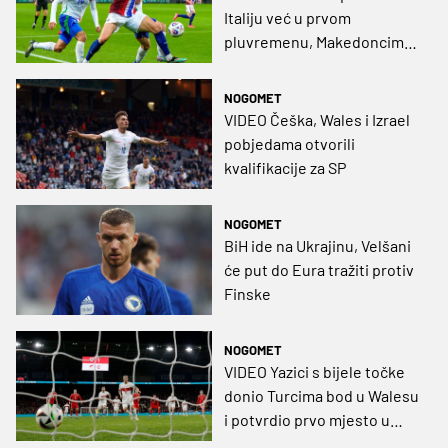
Italiju već u prvom
pluvremenu, Makedoncima
bod protiv Belgijaca
NOGOMET
VIDEO Češka, Wales i Izrael
pobjedama otvorili
kvalifikacije za SP
NOGOMET
BiH ide na Ukrajinu, Velšani
će put do Eura tražiti protiv
Finske
NOGOMET
VIDEO Yazici s bijele točke
donio Turcima bod u Walesu
i potvrdio prvo mjesto u
skupini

☆ ☆ ☆ ☆

Rewrite all the text in these records with each "NOGOMET" changed to "SPORT" and nothing else altered. Don't include the pictures.

- Expected output:
Italiju već u prvom
pluvremenu, Makedoncima
bod protiv Belgijaca
SPORT
VIDEO Češka, Wales i Izrael
pobjedama otvorili
kvalifikacije za SP
SPORT
BiH ide na Ukrajinu, Velšani
će put do Eura tražiti protiv
Finske
SPORT
VIDEO Yazici s bijele točke
donio Turcima bod u Walesu
i potvrdio prvo mjesto u
skupini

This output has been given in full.